- _Instruction_: Your copy should start at the line with "[412,177,593,197] [116,207,183,221] [116,236,508,255]" and end at the line with "[193,307,294,324] pv and" in the data below. Transcribe only those lines, exactly, pictures excluded.

:: Extracted entries

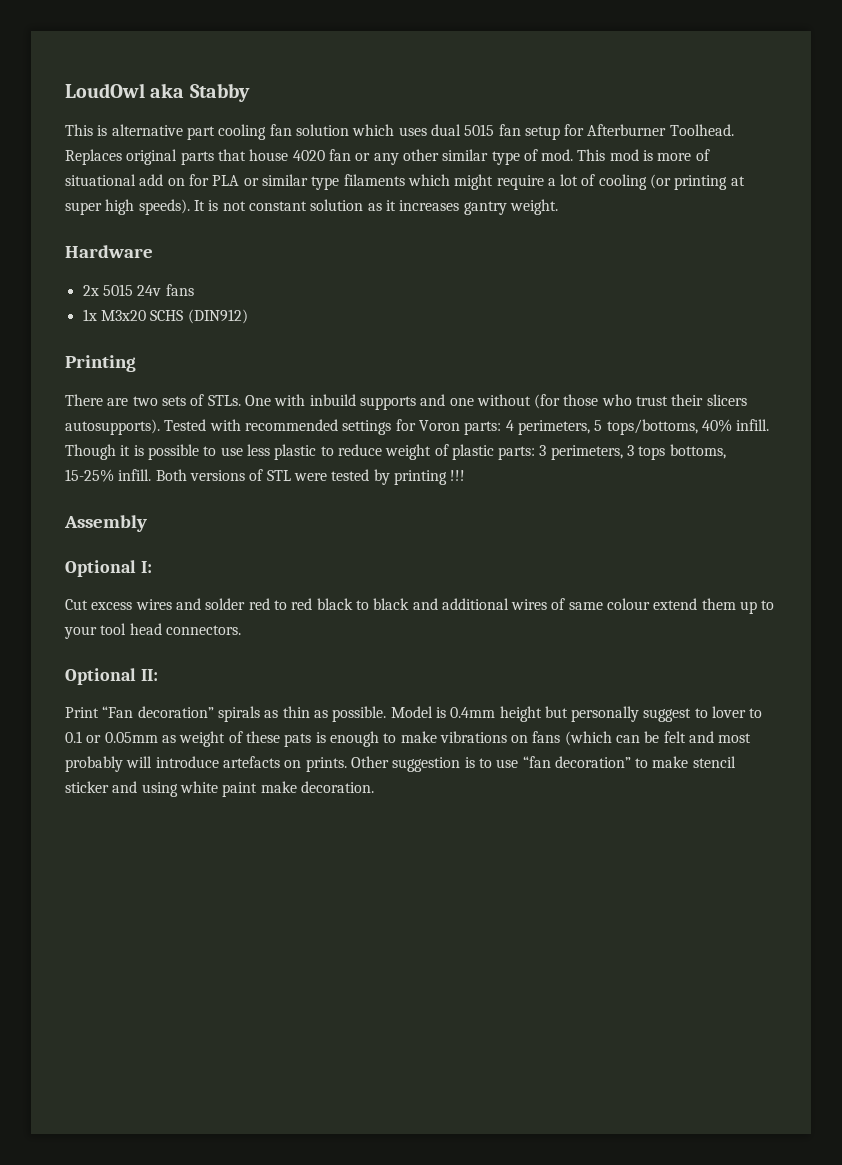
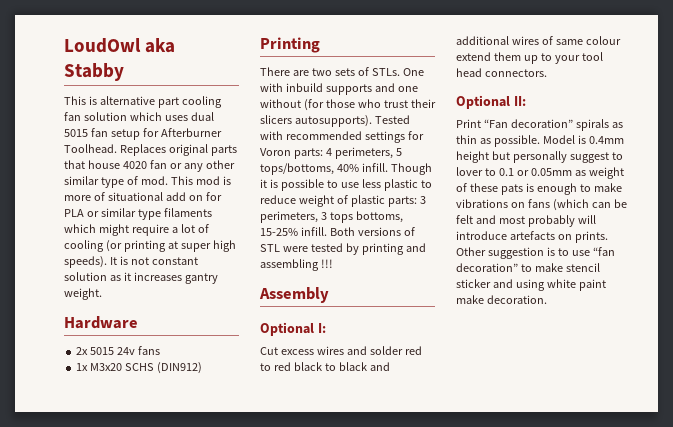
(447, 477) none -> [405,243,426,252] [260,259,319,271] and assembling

::::
:: Extracted entries

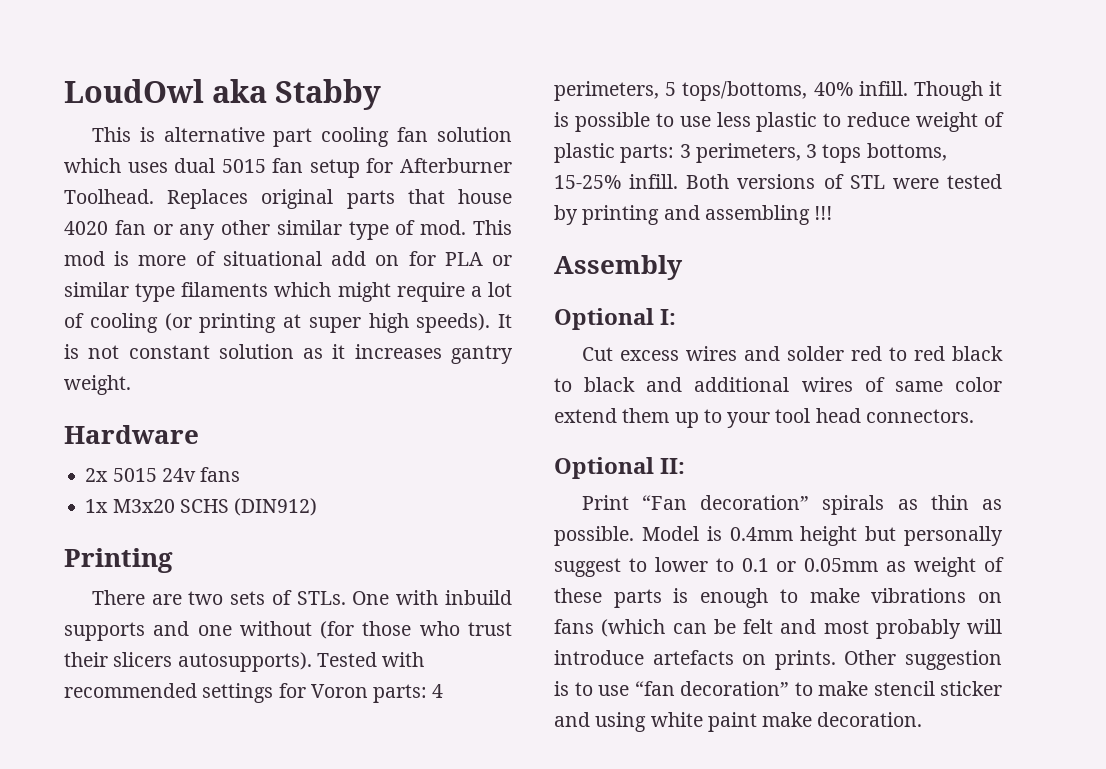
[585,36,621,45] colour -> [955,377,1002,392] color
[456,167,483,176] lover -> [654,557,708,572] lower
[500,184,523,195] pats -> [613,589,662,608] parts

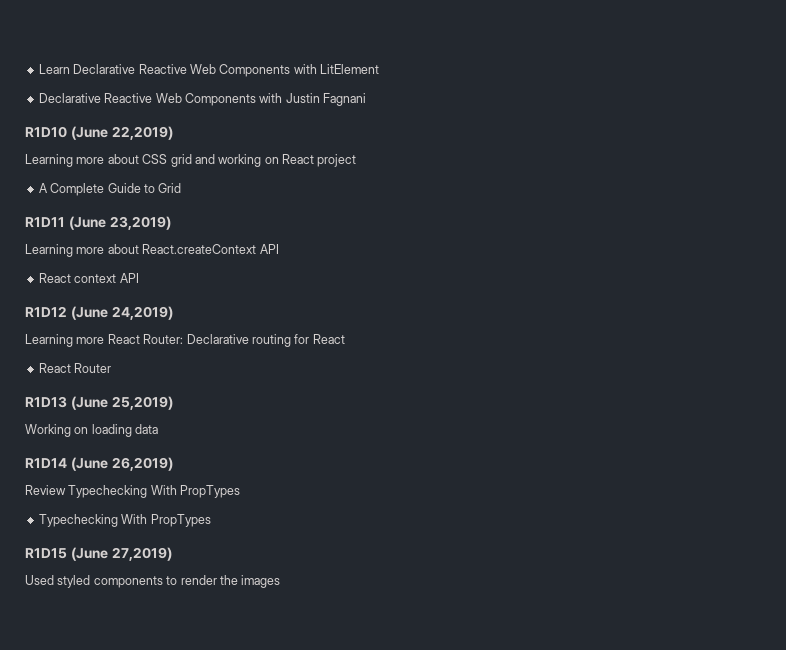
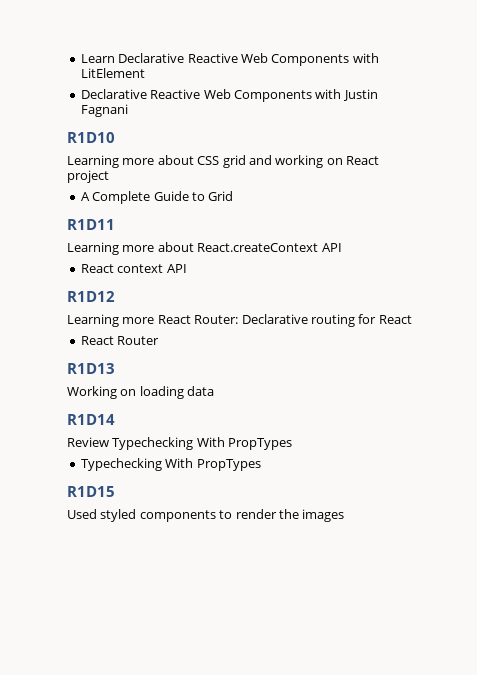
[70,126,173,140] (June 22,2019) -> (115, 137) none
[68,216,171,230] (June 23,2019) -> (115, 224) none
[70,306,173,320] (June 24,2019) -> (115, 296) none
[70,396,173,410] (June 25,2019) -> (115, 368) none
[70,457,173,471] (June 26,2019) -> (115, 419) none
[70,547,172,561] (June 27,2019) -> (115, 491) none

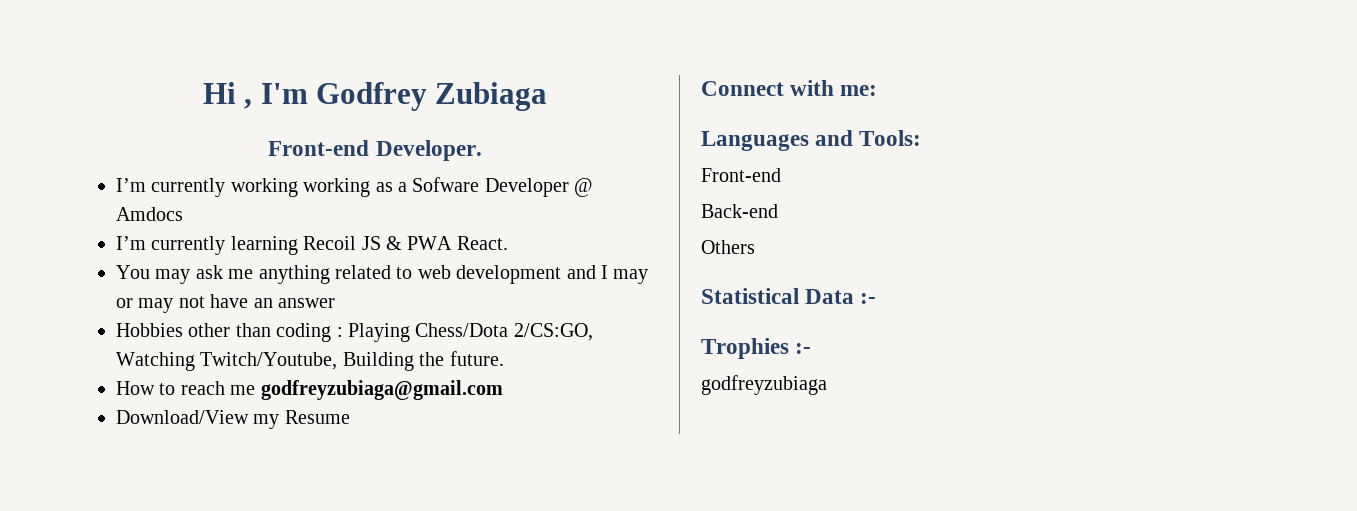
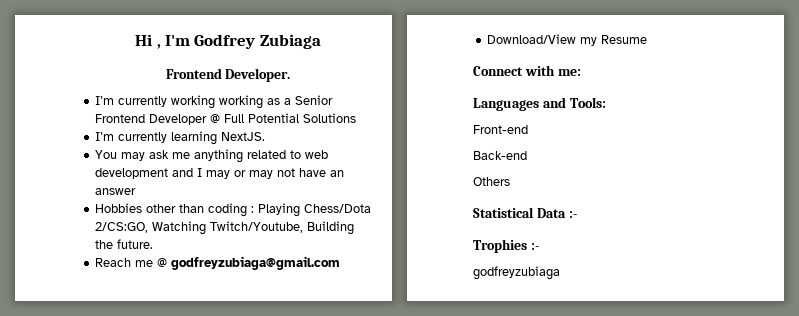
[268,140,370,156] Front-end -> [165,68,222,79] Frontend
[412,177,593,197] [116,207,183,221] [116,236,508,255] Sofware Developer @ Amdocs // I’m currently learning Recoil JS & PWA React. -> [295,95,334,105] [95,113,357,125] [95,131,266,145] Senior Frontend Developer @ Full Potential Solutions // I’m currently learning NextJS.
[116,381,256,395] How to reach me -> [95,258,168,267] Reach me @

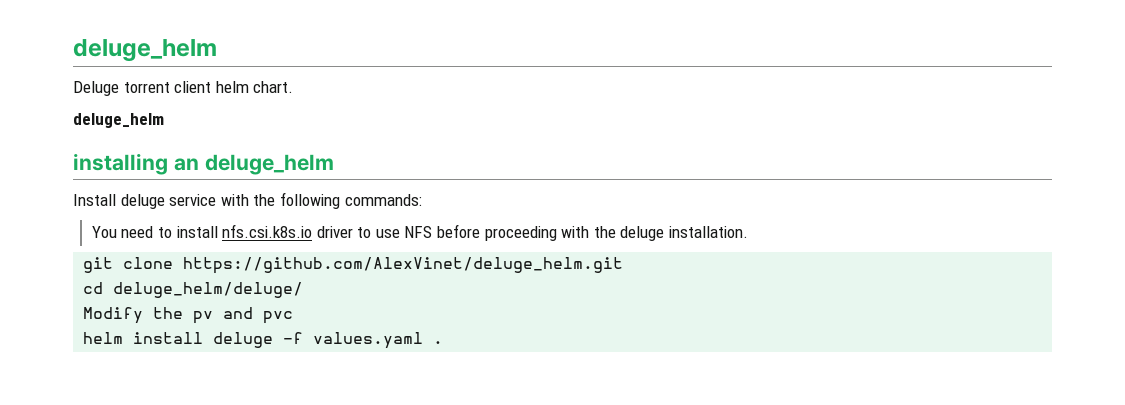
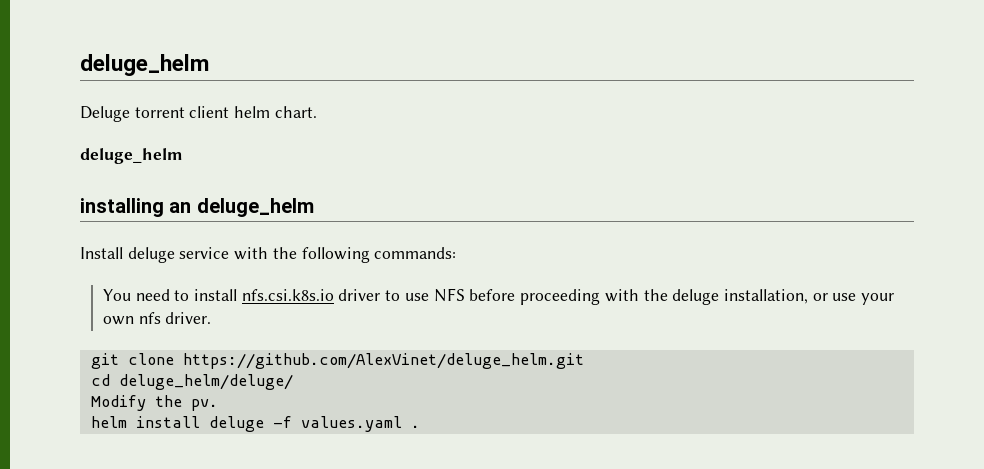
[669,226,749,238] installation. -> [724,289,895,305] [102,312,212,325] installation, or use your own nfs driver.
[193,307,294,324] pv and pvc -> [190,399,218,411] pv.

::::

- _Solution to the problem_:
[412,177,593,197] [116,207,183,221] [116,236,508,255] Sofware Developer @ Amdocs // I’m currently learning Recoil JS & PWA React. -> [295,95,334,105] [95,113,357,125] [95,131,266,145] Senior Frontend Developer @ Full Potential Solutions // I’m currently learning NextJS.
[116,381,256,395] How to reach me -> [95,258,168,267] Reach me @

[669,226,749,238] installation. -> [724,289,895,305] [102,312,212,325] installation, or use your own nfs driver.
[193,307,294,324] pv and pvc -> [190,399,218,411] pv.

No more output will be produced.